Problem details ::
Retype, word for word, each line between the lines holding "denne artikel noget" and "at polere overfladen", inclusive, and leave the rest of the data alone.

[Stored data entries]
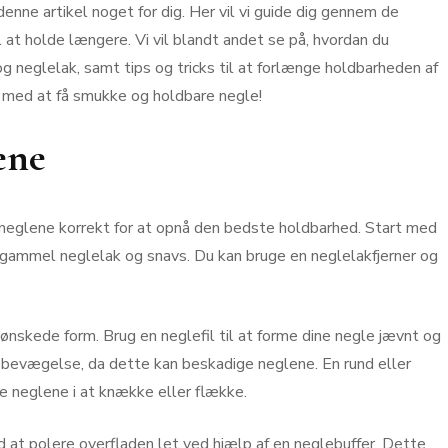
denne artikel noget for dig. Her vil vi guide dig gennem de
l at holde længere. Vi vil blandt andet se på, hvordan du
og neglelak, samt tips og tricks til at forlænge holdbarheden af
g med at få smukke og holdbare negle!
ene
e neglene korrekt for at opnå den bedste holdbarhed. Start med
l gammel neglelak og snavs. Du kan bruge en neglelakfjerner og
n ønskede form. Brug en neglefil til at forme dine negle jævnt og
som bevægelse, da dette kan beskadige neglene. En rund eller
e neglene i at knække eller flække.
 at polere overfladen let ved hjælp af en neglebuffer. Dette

* * *

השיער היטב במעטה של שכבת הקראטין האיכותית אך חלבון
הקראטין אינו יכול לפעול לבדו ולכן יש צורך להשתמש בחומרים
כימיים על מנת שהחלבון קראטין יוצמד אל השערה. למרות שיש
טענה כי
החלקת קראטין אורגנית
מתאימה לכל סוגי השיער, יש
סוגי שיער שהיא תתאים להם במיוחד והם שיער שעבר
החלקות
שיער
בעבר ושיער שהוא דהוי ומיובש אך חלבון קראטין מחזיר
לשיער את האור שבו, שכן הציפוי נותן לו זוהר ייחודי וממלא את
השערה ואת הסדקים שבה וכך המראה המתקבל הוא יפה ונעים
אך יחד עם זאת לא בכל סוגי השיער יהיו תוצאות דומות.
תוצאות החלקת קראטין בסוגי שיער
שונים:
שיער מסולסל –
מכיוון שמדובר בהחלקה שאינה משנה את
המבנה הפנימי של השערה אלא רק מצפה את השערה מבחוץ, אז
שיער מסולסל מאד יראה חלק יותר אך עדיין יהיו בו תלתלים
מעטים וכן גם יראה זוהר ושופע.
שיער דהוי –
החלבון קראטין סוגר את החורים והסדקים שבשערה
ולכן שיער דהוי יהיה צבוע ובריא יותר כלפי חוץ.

Task result ::
denne artikel noget for dig. Her vil vi guide dig gennem de
l at holde længere. Vi vil blandt andet se på, hvordan du
og neglelak, samt tips og tricks til at forlænge holdbarheden af
g med at få smukke og holdbare negle!
ene
e neglene korrekt for at opnå den bedste holdbarhed. Start med
l gammel neglelak og snavs. Du kan bruge en neglelakfjerner og
n ønskede form. Brug en neglefil til at forme dine negle jævnt og
som bevægelse, da dette kan beskadige neglene. En rund eller
e neglene i at knække eller flække.
 at polere overfladen let ved hjælp af en neglebuffer. Dette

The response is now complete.